#### Materials provided:
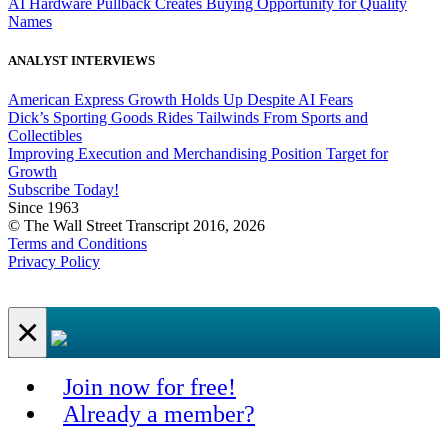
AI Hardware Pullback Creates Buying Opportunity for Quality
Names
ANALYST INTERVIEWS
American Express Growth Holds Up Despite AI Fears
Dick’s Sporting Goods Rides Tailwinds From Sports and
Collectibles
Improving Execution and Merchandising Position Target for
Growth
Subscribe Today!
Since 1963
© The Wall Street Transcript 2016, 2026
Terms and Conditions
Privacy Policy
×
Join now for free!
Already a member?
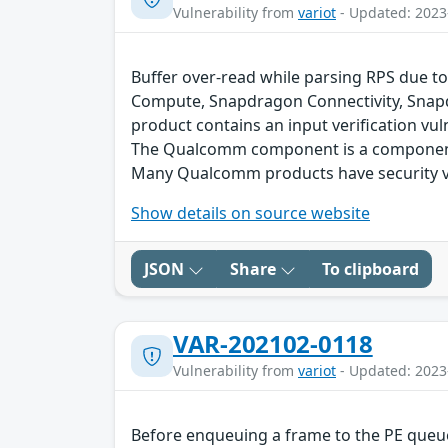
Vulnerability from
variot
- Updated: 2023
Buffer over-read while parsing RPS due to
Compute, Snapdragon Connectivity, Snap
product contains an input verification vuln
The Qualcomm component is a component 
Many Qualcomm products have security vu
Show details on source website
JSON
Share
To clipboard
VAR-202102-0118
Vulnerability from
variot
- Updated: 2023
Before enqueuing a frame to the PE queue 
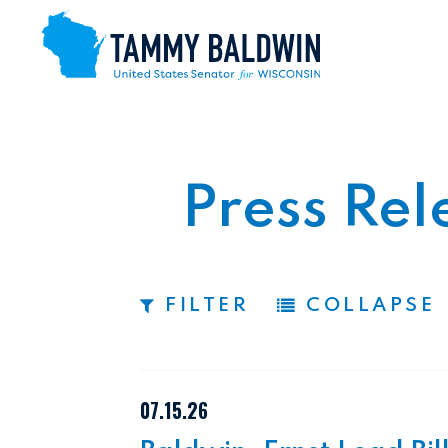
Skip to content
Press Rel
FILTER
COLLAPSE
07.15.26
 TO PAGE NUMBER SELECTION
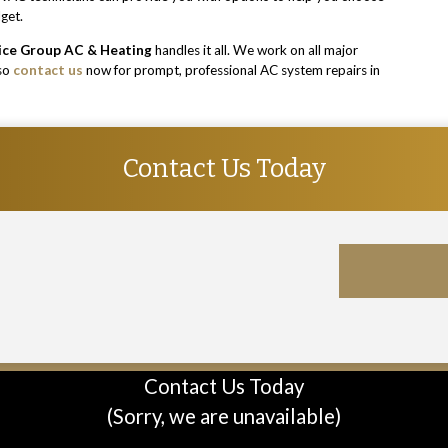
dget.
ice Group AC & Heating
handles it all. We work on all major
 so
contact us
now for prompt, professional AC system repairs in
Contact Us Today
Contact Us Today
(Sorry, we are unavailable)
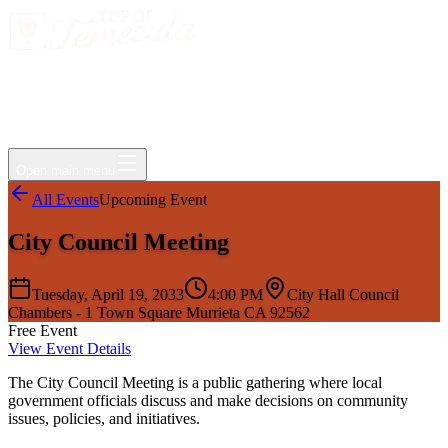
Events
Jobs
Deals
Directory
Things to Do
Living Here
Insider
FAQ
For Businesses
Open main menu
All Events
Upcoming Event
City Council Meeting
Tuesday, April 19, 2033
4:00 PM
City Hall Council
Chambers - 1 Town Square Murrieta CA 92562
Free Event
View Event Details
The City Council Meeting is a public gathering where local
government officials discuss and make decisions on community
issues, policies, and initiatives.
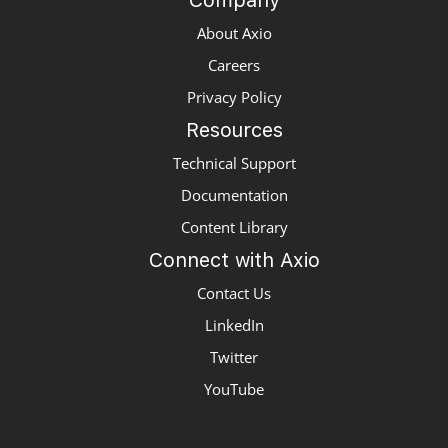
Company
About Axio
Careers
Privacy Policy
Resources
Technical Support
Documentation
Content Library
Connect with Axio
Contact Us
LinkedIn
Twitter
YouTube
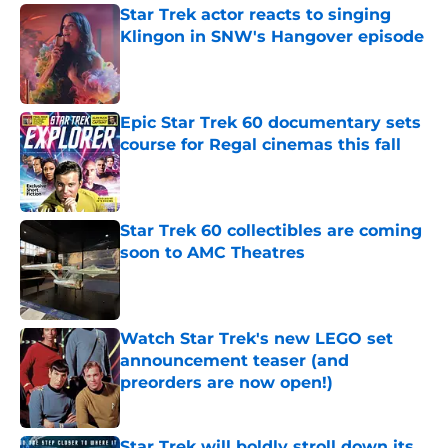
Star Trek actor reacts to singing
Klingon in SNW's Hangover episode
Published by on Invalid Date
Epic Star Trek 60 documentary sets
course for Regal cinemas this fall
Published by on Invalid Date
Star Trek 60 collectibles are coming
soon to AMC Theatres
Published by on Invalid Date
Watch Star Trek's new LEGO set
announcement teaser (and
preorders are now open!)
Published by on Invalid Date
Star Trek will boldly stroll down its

#### About this exercise:
Where in the listing does the string "Star" appear? Copy every line that has it.

#### Reply to the exercise:
Star Trek actor reacts to singing
Epic Star Trek 60 documentary sets
Star Trek 60 collectibles are coming
Watch Star Trek's new LEGO set
Star Trek will boldly stroll down its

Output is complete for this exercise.